### Gestellte Aufgabe
Setze den Text über Total War: Warhammer nach seinem letzten Satz fort.

Der Tisch ist gedeckt und die Fliesen sind gewischt. Das Bad ist geschrubbt und das Grillfleisch brutzelt schon munter vor sich hin. Wir freuen uns wie ein Schnitzel, denn nach langer Zeit treffen wir einen alten Bekannten wieder. Man kennt sich schon seit Jahren und jede Begegnung ist ein herrliches Revival altgedienter Rituale. Eines dieser Rituale ist die Sprache. Schon immer haben wir mit unserem Bekannten auf Englisch geschnackt. Keiner spricht die Mundart des anderen. Doch dann, plötzlich, steht er vor der Tür und plappert auf Deutsch los. Weiß der Geier, wo er das gelernt hat, aber man kennt sich ja. Es wird schon alles glatt gehen. Denkste! Der Bekannte ist zwar noch immer irgendwie derselbe – aber gleichzeitig auch irgendwie nicht mehr. Denn wir müssen jedes seiner Worte neu bewerten und interpretieren. Dadurch, dass der Sprachcode ein gänzlich anderer ist, kommt die Denke und die Meinung unseres alten Buddys auf einmal komplett anders rüber. Und dann fällt uns natürlich noch auf, dass unser guter Kumpel gar kein Mensch und auch kein Fall aus dem Soziologiekurs ist, sondern der neueste Teil einer Kultserie. Der gute Bekannte heißt nämlich Total War und die neue Sprache, die er spricht, heißt Fantastik.

Spieglein, Spieglein…

Sapperlot!, denken wir uns. Total War und Fantastik. Das war über gefühlte Äonen und reelle fünfzehn Jahre unmöglich. Zwar gab es durch das aufgeweckte Moddertum der TW-Szene schon immer Fantasyspirenzchen (man erinnere sich nur an die legendäre Total Conversion von Medieval II ins Herr-der-Ringe-Universum), aber der Grundstock der Serie blieb rein historisch. Doch nachdem man die erfolgreichen Serienteile Shogun, Medieval und Rome schon gedoppelt hatte und alle Welt über Empire II oder sogar Medieval III spekulierte, überraschte das englische Entwicklerstudio Creative Assembly die Fangemeinde mit dem Erwerb der Lizenzen vom Rechteinhaber Games Workshop. Dessen Werk: Warhammer. Die Serie setzte zum ersten Mal ihre Segel in Richtung Fantasy. Und damit in völlig neues Gameplay – das hätte man zumindest meinen können.

### Zeilen des Datensatzes
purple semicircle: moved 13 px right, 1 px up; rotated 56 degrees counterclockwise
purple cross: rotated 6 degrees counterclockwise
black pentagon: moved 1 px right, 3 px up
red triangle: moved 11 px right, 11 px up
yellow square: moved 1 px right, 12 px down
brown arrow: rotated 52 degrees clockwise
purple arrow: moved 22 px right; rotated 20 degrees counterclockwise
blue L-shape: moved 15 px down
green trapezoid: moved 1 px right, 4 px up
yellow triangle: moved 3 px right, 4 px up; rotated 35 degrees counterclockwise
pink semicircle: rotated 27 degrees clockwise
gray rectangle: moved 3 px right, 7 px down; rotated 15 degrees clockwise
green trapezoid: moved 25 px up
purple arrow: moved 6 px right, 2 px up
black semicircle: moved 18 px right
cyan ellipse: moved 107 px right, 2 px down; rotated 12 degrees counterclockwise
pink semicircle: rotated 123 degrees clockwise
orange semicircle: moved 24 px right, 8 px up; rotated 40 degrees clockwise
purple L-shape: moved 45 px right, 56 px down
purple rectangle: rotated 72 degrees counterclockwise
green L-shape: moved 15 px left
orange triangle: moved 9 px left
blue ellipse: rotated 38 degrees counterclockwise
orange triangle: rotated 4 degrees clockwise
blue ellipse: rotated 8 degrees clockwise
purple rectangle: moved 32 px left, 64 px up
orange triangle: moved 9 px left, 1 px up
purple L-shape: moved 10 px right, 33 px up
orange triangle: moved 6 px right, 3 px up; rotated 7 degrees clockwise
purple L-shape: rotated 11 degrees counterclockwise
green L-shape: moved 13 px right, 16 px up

* * *

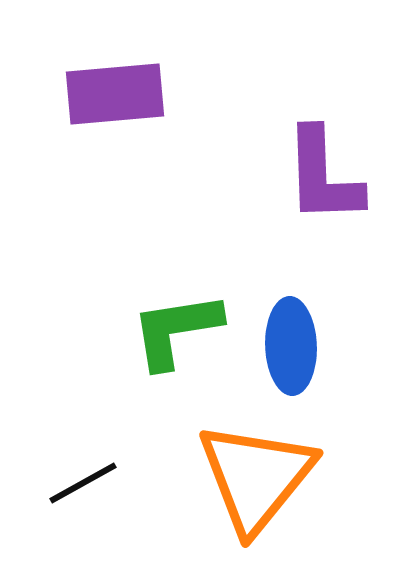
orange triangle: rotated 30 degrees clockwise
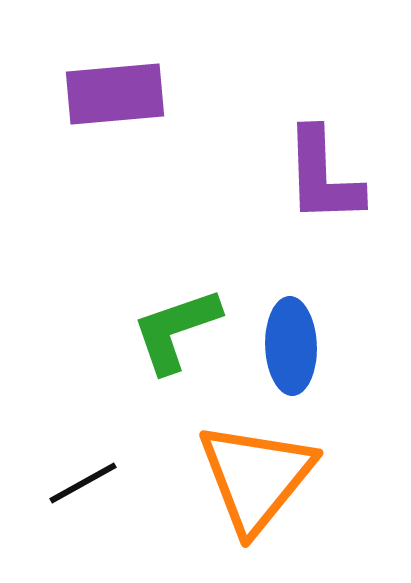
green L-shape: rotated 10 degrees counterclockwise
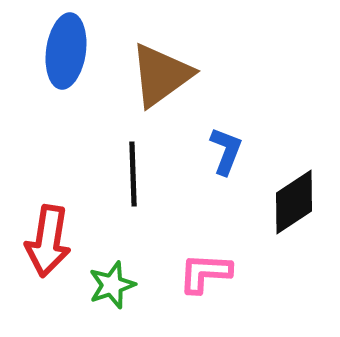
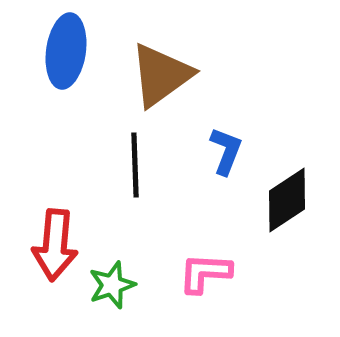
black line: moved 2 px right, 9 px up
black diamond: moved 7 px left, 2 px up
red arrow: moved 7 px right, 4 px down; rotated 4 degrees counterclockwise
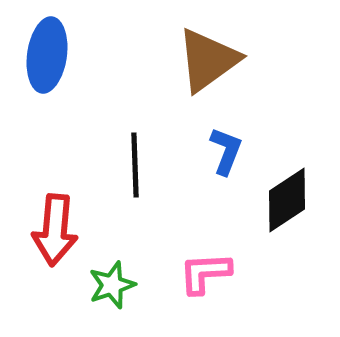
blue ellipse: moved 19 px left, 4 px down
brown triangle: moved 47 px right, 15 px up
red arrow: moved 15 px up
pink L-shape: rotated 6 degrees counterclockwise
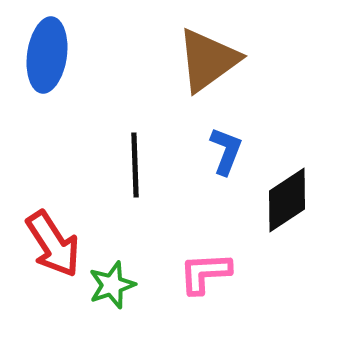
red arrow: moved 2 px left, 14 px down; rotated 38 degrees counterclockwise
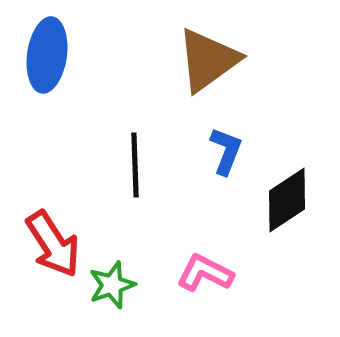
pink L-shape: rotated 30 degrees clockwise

### Antwort zur Aufgabe
Total War: Warhammer ist zwar nicht der große Wurf - aber immer noch richtig, richtig gut
Altbewehrt und schlachterprobt: Das neue, alte Interface

Doch auch hier überrascht Creative Assembly wieder. Denn man findet sich als altgedienter Serienfuchs in einem fantastischen Spiegel des Serienvorgängers Attila wieder. Zumindest strategisch gesehen. Die Schlachten sprechen indes eine andere Sprache. Doch dazu später mehr. Denn zwar blicken wir in einen Spiegel, aber der ist nicht ganz auf Hochglanz poliert. Es fehlen einige Konturen, die Bildschärfe ist nicht ganz so tief – genauso wie das Strategiegameplay.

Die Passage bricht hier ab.